You’re starting your KPI Project from zero.
You have multiple data sources. You will have centralise those data in a database in order to build our KPI dashboard.
Data were maintained for specific business needs. In other words, some of the fields could be left empty or non maintained in a standard way, because they had no impact at the original goal. Those fields may be relevant for your future database and KPI dashboard.
Start small. Start using a limited number of statistics for your dashbaord anda limited number of sources.
What is the main source for your main statistics? What is the secondary source?
They are usually multiple ways to access to data. Some provide an access to all your data, some to a subset.

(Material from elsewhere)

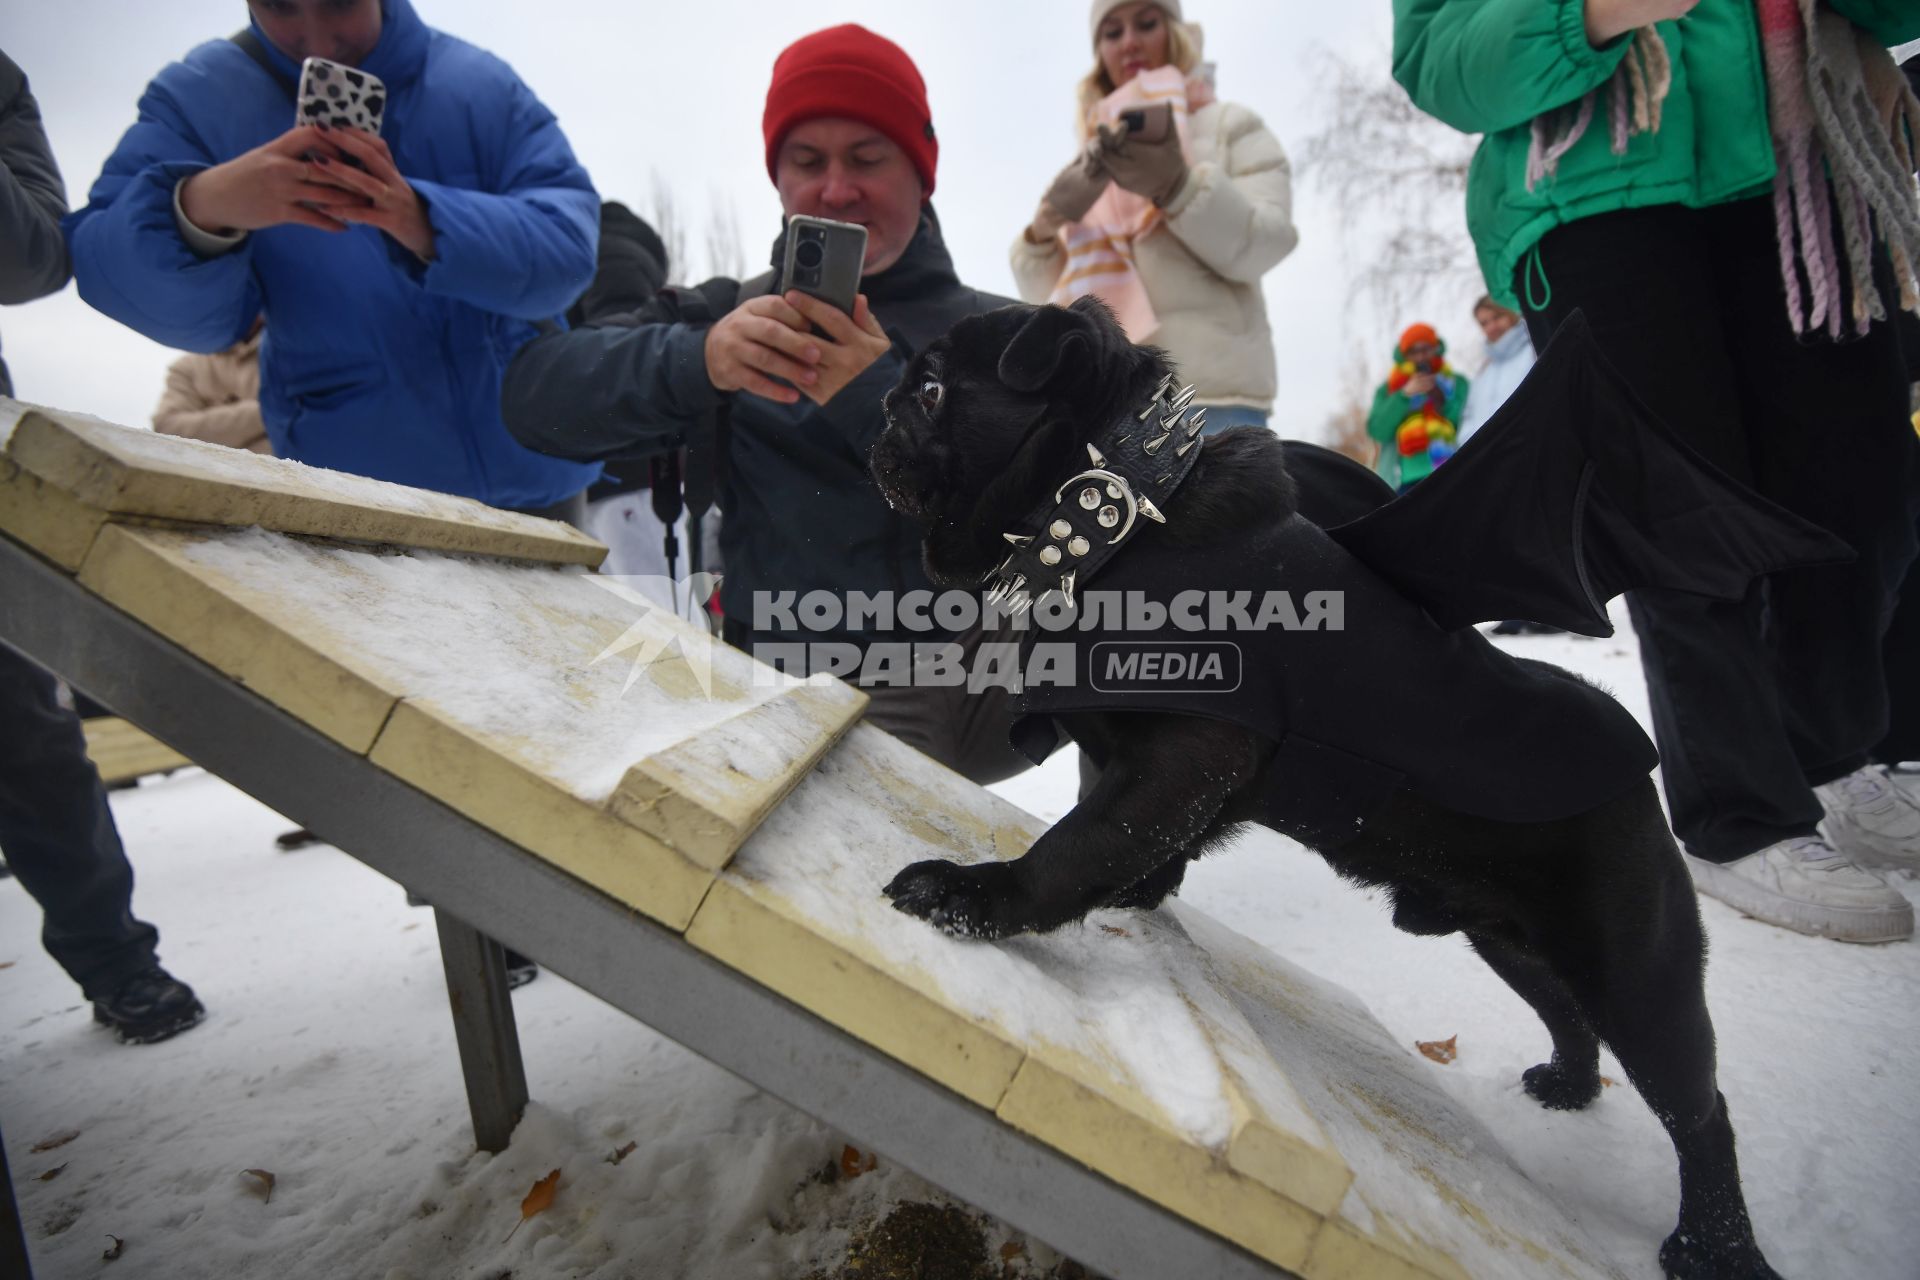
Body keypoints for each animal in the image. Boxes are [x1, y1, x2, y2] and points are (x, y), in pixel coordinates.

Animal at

List the know access possibilities.
Identify the easiest, most relevant access in order to investigate your data. It could be some CSV files. CSV files are plain text files which can be opened in Excel. This is usually a relevant type of file. Consider any PDF and Word documents as non machine readable.
Test this access method and list its limitations, e.g.:
- Too many files to download manually
- Manual editing
- header (variable names) missing in the first row
- remove the merge on given celles
- open and save the files in order to be machine readable
- Files extracted for reports, not from tables
Identify costs for alternative methods, whenever possible e.g.
- API access with monthly amount per user
Knowing your data
How many observations/lines in your table?
What variables are available?
What are the possible values for those variables?
Is there any variables with only missing values?
Is there any pair of variables?
- value and unit
- city and region
List possible value combinations.
How many occurrence of each value/value combinations are there?
What values were possible but didn’t occur?
Can some of the variables be derived from others? If so, compare actual values with derived values? e.g.
- Based on DateTime values, it is morning, noon, afternoon, evening, night
- Based on DateTime values, it is Monday, Tuesday….
Which variables should be kept to start with? i.e. which variables could be relevant for our KPI dashboard?